What you need to do: Copy, word for word, the opening line of the data and each line after it until the line that contains "Dismissal with Prejudice", which is included. Leave the pictures out.
----------
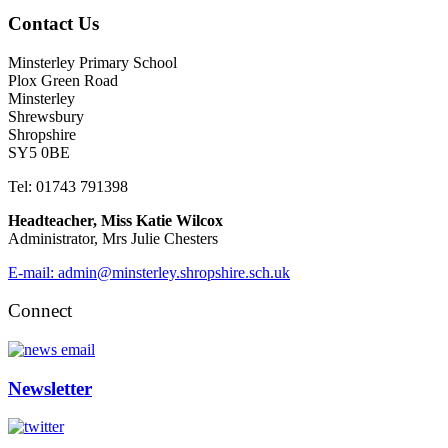
Contact Us
Minsterley Primary School
Plox Green Road
Minsterley
Shrewsbury
Shropshire
SY5 0BE
Tel: 01743 791398
Headteacher, Miss Katie Wilcox
Administrator, Mrs Julie Chesters
E-mail: admin@minsterley.shropshire.sch.uk
Connect
Newsletter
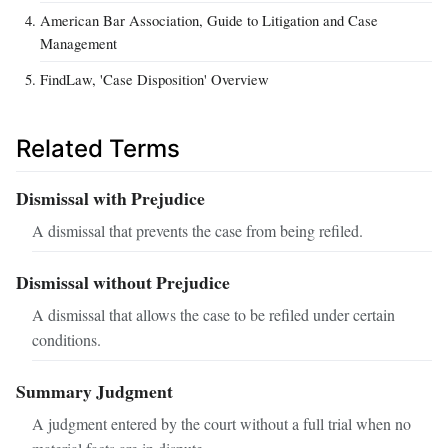
American Bar Association, Guide to Litigation and Case
Management
FindLaw, 'Case Disposition' Overview
Related Terms
Dismissal with Prejudice
A dismissal that prevents the case from being refiled.
Dismissal without Prejudice
A dismissal that allows the case to be refiled under certain
conditions.
Summary Judgment
A judgment entered by the court without a full trial when no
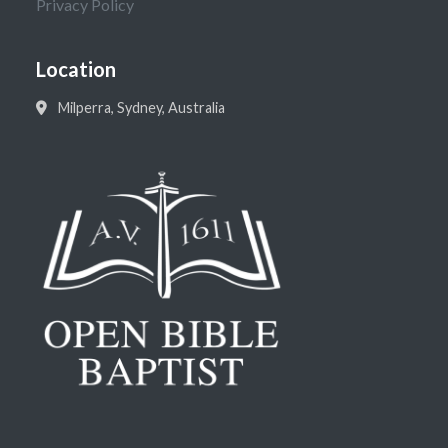
Privacy Policy
Location
Milperra, Sydney, Australia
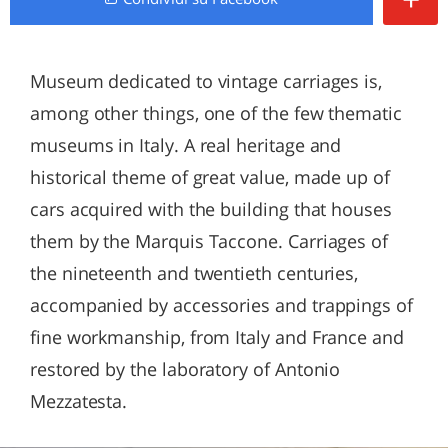
Museum dedicated to vintage carriages is,
among other things, one of the few thematic
museums in Italy. A real heritage and
historical theme of great value, made up of
cars acquired with the building that houses
them by the Marquis Taccone. Carriages of
the nineteenth and twentieth centuries,
accompanied by accessories and trappings of
fine workmanship, from Italy and France and
restored by the laboratory of Antonio
Mezzatesta.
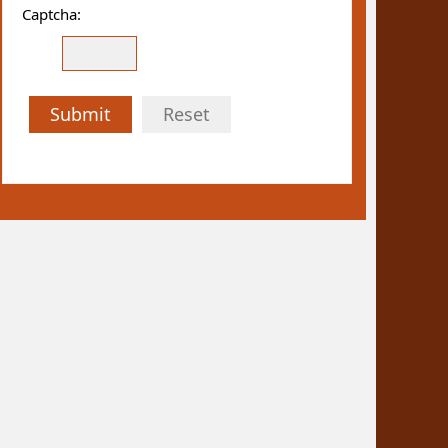
Captcha:
Submit
Reset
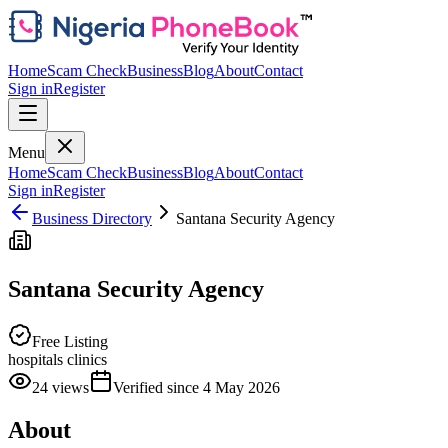
Home
Scam Check
Business
Blog
About
Contact
Sign in
Register
Menu
Home
Scam Check
Business
Blog
About
Contact
Sign in
Register
Business Directory
Santana Security Agency
Santana Security Agency
Free Listing
hospitals clinics
24
views
Verified since
4 May 2026
About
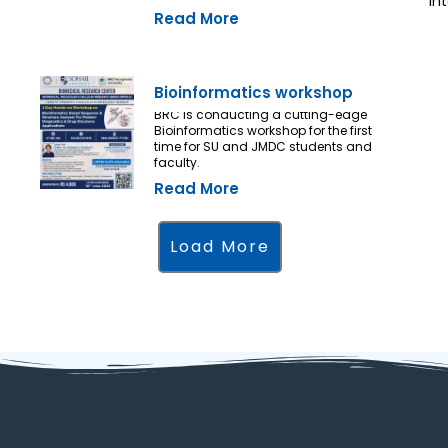
in
Read More
Bioinformatics workshop
BRC is conducting a cutting-edge
Bioinformatics workshop for the first
time for SU and JMDC students and
faculty.
Read More
Load More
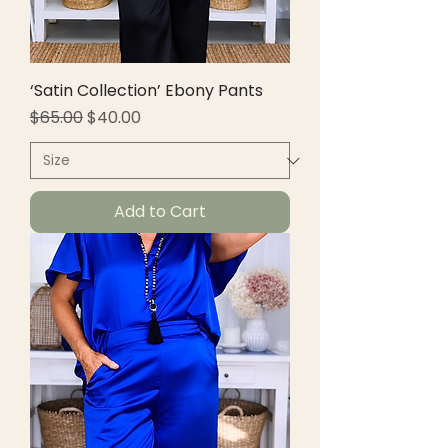
‘Satin Collection’ Ebony Pants
Regular Price
Sale Price
$65.00
$40.00
Add to Cart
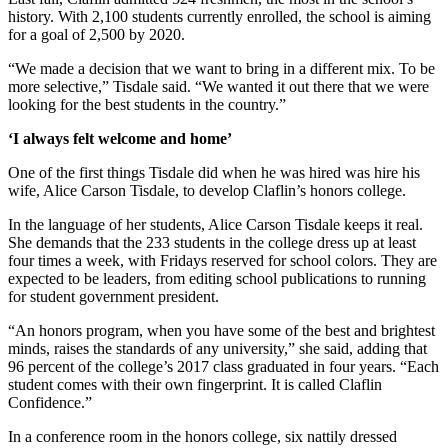
history. With 2,100 students currently enrolled, the school is aiming
for a goal of 2,500 by 2020.
“We made a decision that we want to bring in a different mix. To be
more selective,” Tisdale said. “We wanted it out there that we were
looking for the best students in the country.”
‘I always felt welcome and home’
One of the first things Tisdale did when he was hired was hire his
wife, Alice Carson Tisdale, to develop Claflin’s honors college.
In the language of her students, Alice Carson Tisdale keeps it real.
She demands that the 233 students in the college dress up at least
four times a week, with Fridays reserved for school colors. They are
expected to be leaders, from editing school publications to running
for student government president.
“An honors program, when you have some of the best and brightest
minds, raises the standards of any university,” she said, adding that
96 percent of the college’s 2017 class graduated in four years. “Each
student comes with their own fingerprint. It is called Claflin
Confidence.”
In a conference room in the honors college, six nattily dressed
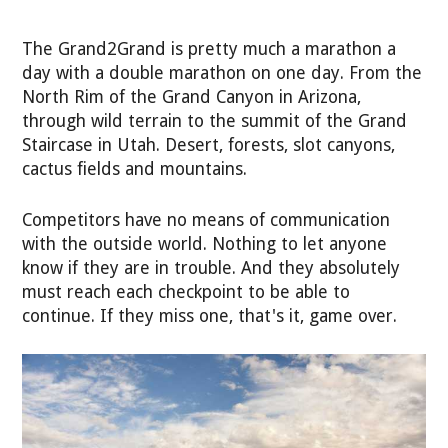
The Grand2Grand is pretty much a marathon a
day with a double marathon on one day. From the
North Rim of the Grand Canyon in Arizona,
through wild terrain to the summit of the Grand
Staircase in Utah. Desert, forests, slot canyons,
cactus fields and mountains.
Competitors have no means of communication
with the outside world. Nothing to let anyone
know if they are in trouble. And they absolutely
must reach each checkpoint to be able to
continue. If they miss one, that's it, game over.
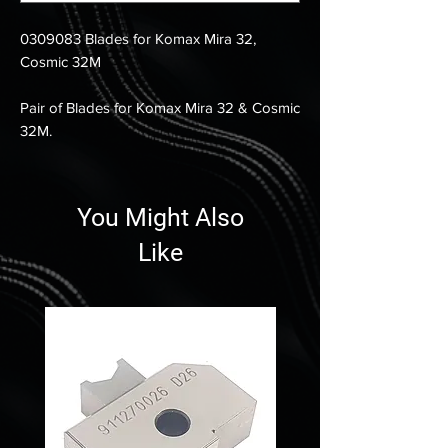
0309083 Blades for Komax Mira 32,
Cosmic 32M
Pair of Blades for Komax Mira 32 & Cosmic
32M.
You Might Also
Like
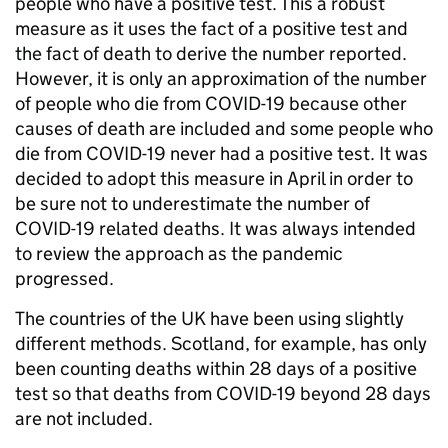
people who have a positive test. This a robust
measure as it uses the fact of a positive test and
the fact of death to derive the number reported.
However, it is only an approximation of the number
of people who die from COVID-19 because other
causes of death are included and some people who
die from COVID-19 never had a positive test. It was
decided to adopt this measure in April in order to
be sure not to underestimate the number of
COVID-19 related deaths. It was always intended
to review the approach as the pandemic
progressed.
The countries of the UK have been using slightly
different methods. Scotland, for example, has only
been counting deaths within 28 days of a positive
test so that deaths from COVID-19 beyond 28 days
are not included.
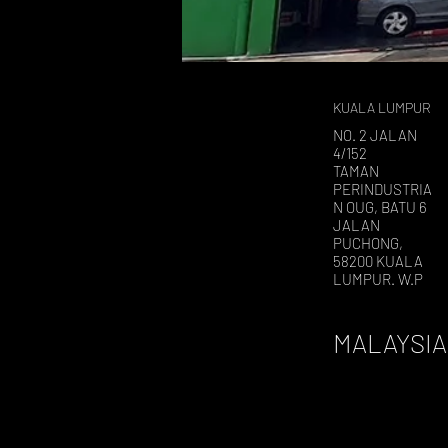
KUALA LUMPUR
NO. 2 JALAN
4/152
TAMAN
PERINDUSTRIA
N OUG, BATU 6
JALAN
PUCHONG,
58200 KUALA
LUMPUR. W.P
MALAYSIA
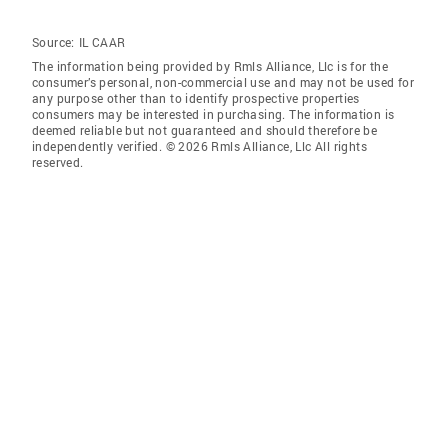
Source:
IL CAAR
The information being provided by Rmls Alliance, Llc is for the
consumer’s personal, non-commercial use and may not be used for
any purpose other than to identify prospective properties
consumers may be interested in purchasing. The information is
deemed reliable but not guaranteed and should therefore be
independently verified. © 2026 Rmls Alliance, Llc All rights
reserved.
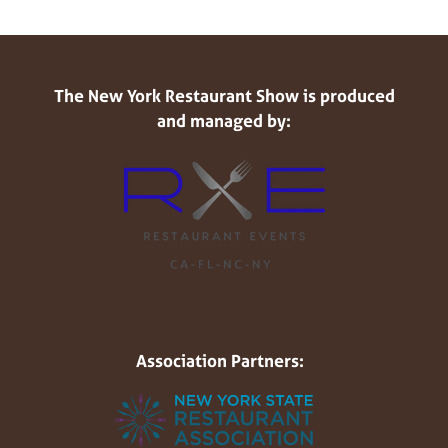
The New York Restaurant Show is produced
and managed by:
Association Partners:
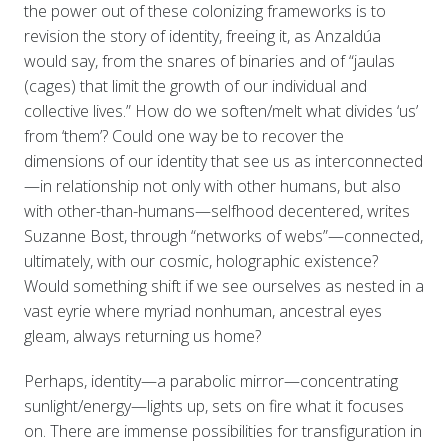
the power out of these colonizing frameworks is to
revision the story of identity, freeing it, as Anzaldúa
would say, from the snares of binaries and of “jaulas
(cages) that limit the growth of our individual and
collective lives.” How do we soften/melt what divides ‘us’
from ‘them’? Could one way be to recover the
dimensions of our identity that see us as interconnected
—in relationship not only with other humans, but also
with other-than-humans—selfhood decentered, writes
Suzanne Bost, through “networks of webs”—connected,
ultimately, with our cosmic, holographic existence?
Would something shift if we see ourselves as nested in a
vast eyrie where myriad nonhuman, ancestral eyes
gleam, always returning us home?
Perhaps, identity—a parabolic mirror—concentrating
sunlight/energy—lights up, sets on fire what it focuses
on. There are immense possibilities for transfiguration in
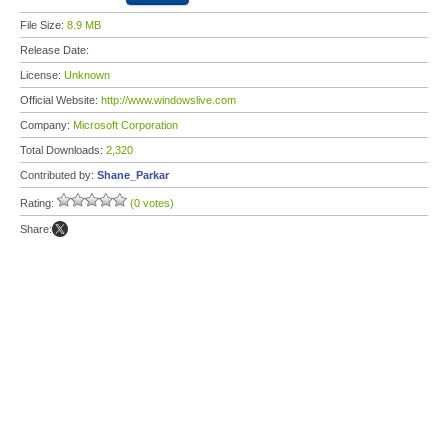
File Size:
8.9 MB
Release Date:
License:
Unknown
Official Website:
http://www.windowslive.com
Company:
Microsoft Corporation
Total Downloads:
2,320
Contributed by:
Shane_Parkar
Rating:
(0 votes)
Share:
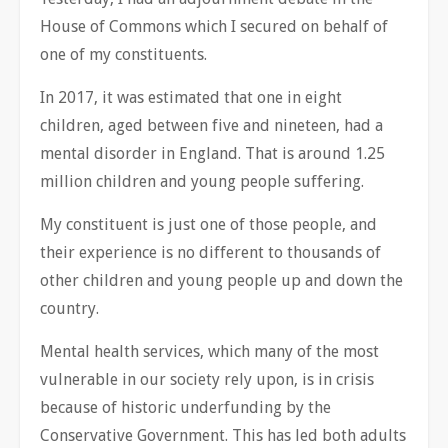
House of Commons which I secured on behalf of
one of my constituents.
In 2017, it was estimated that one in eight
children, aged between five and nineteen, had a
mental disorder in England. That is around 1.25
million children and young people suffering.
My constituent is just one of those people, and
their experience is no different to thousands of
other children and young people up and down the
country.
Mental health services, which many of the most
vulnerable in our society rely upon, is in crisis
because of historic underfunding by the
Conservative Government. This has led both adults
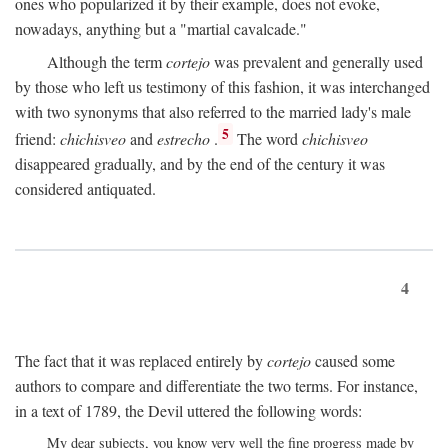
ones who popularized it by their example, does not evoke,
nowadays, anything but a "martial cavalcade."
Although the term
cortejo
was prevalent and generally used
by those who left us testimony of this fashion, it was interchanged
with two synonyms that also referred to the married lady's male
5
friend:
chichisveo
and
estrecho
.
The word
chichisveo
disappeared gradually, and by the end of the century it was
considered antiquated.
4
The fact that it was replaced entirely by
cortejo
caused some
authors to compare and differentiate the two terms. For instance,
in a text of 1789, the Devil uttered the following words:
My dear subjects, you know very well the fine progress made by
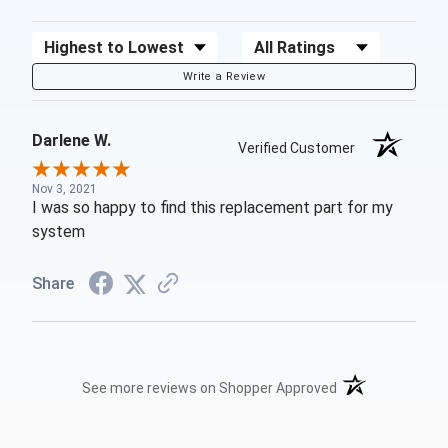
Sort Reviews
Filter Reviews by Rating
Write a Review
Darlene W.
Verified Customer
Nov 3, 2021
I was so happy to find this replacement part for my
system
Share
(opens in a new t
See more reviews on Shopper Approved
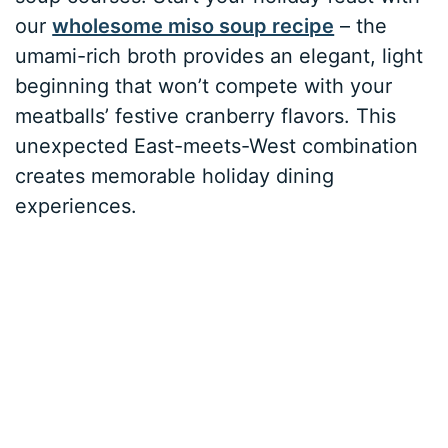
our
wholesome miso soup recipe
– the
umami-rich broth provides an elegant, light
beginning that won’t compete with your
meatballs’ festive cranberry flavors. This
unexpected East-meets-West combination
creates memorable holiday dining
experiences.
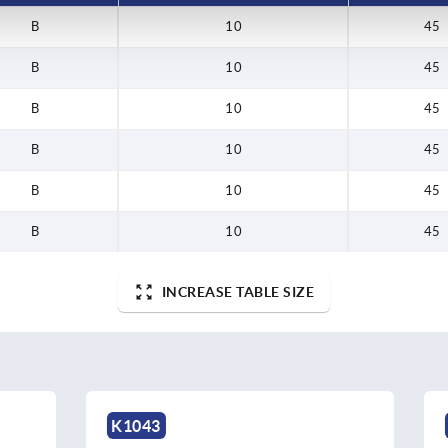
B
10
45
B
10
45
B
10
45
B
10
45
B
10
45
B
10
45
INCREASE TABLE SIZE
K1279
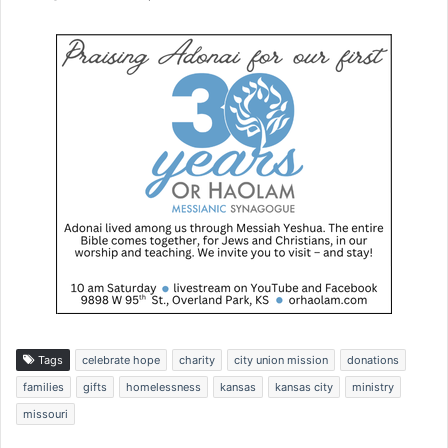
Tags
celebrate hope
charity
city union mission
donations
families
gifts
homelessness
kansas
kansas city
ministry
missouri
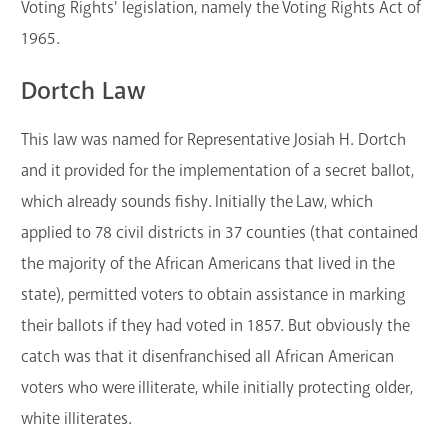
Voting Rights' legislation, namely the
Voting Rights Act of
1965.
Dortch Law
This law was named for Representative Josiah H. Dortch
and it provided for the implementation of a secret ballot,
which already sounds fishy. Initially the Law, which
applied to 78 civil districts in 37 counties (that contained
the majority of the African Americans that lived in the
state), permitted voters to obtain assistance in marking
their ballots if they had voted in 1857. But obviously the
catch was that it disenfranchised all African American
voters who were illiterate, while initially protecting older,
white illiterates.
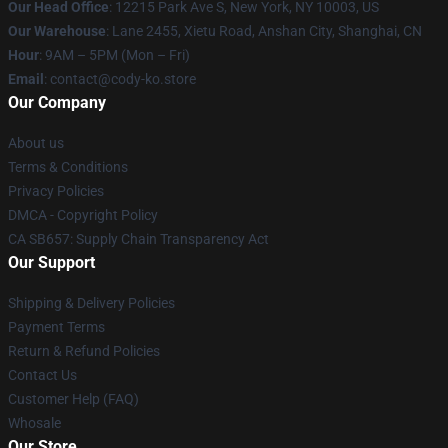
Our Head Office
:
12215 Park Ave S, New York, NY 10003, US
Our Warehouse
: Lane 2455, Xietu Road, Anshan City, Shanghai, CN
Hour
: 9AM – 5PM (Mon – Fri)
Email
: contact@cody-ko.store
Our Company
About us
Terms & Conditions
Privacy Policies
DMCA - Copyright Policy
CA SB657: Supply Chain Transparency Act
Our Support
Shipping & Delivery Policies
Payment Terms
Return & Refund Policies
Contact Us
Customer Help (FAQ)
Whosale
Our Store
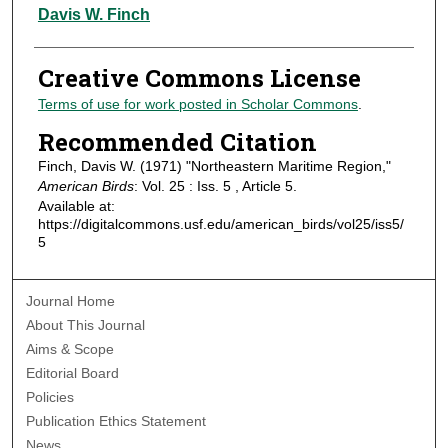
Authors
Davis W. Finch
Creative Commons License
Terms of use for work posted in Scholar Commons
.
Recommended Citation
Finch, Davis W. (1971) "Northeastern Maritime Region,"
American Birds
: Vol. 25 : Iss. 5 , Article 5.
Available at:
https://digitalcommons.usf.edu/american_birds/vol25/iss5/
5
Journal Home
About This Journal
Aims & Scope
Editorial Board
Policies
Publication Ethics Statement
News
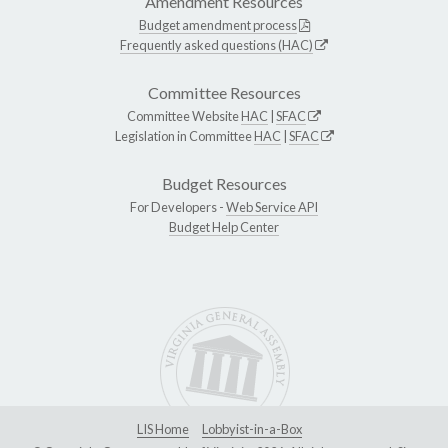
Amendment Resources
Budget amendment process
Frequently asked questions (HAC)
Committee Resources
Committee Website
HAC
|
SFAC
Legislation in Committee
HAC
|
SFAC
Budget Resources
For Developers -
Web Service API
Budget Help Center
LIS Home
Lobbyist-in-a-Box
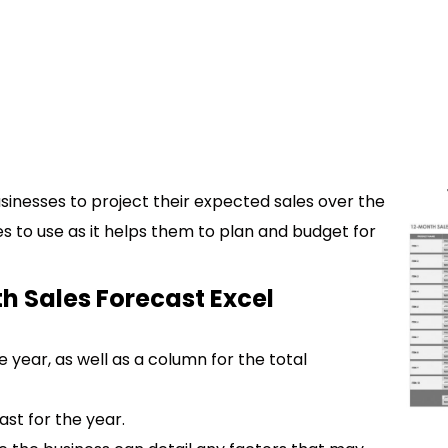
usinesses to project their expected sales over the
ses to use as it helps them to plan and budget for
h Sales Forecast Excel
 year, as well as a column for the total
ast for the year.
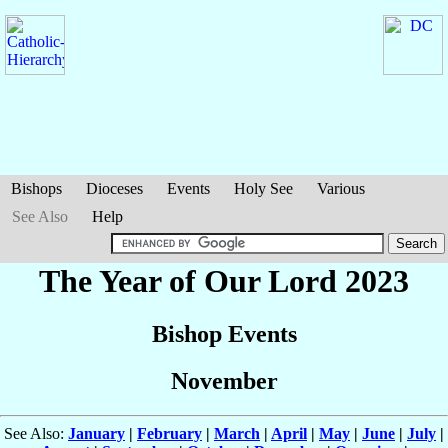
Bishops
Dioceses
Events
Holy See
Various
See Also
Help
The Year of Our Lord 2023
Bishop Events
November
See Also:
January
|
February
|
March
|
April
|
May
|
June
|
July
|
----------
Final answer:
Contact Us
Minsterley Primary School
Plox Green Road
Minsterley
Shrewsbury
Shropshire
SY5 0BE
Tel: 01743 791398
Headteacher, Miss Katie Wilcox
Administrator, Mrs Julie Chesters
E-mail: admin@minsterley.shropshire.sch.uk
Connect
Newsletter
American Bar Association, Guide to Litigation and Case
Management
FindLaw, 'Case Disposition' Overview
Related Terms
Dismissal with Prejudice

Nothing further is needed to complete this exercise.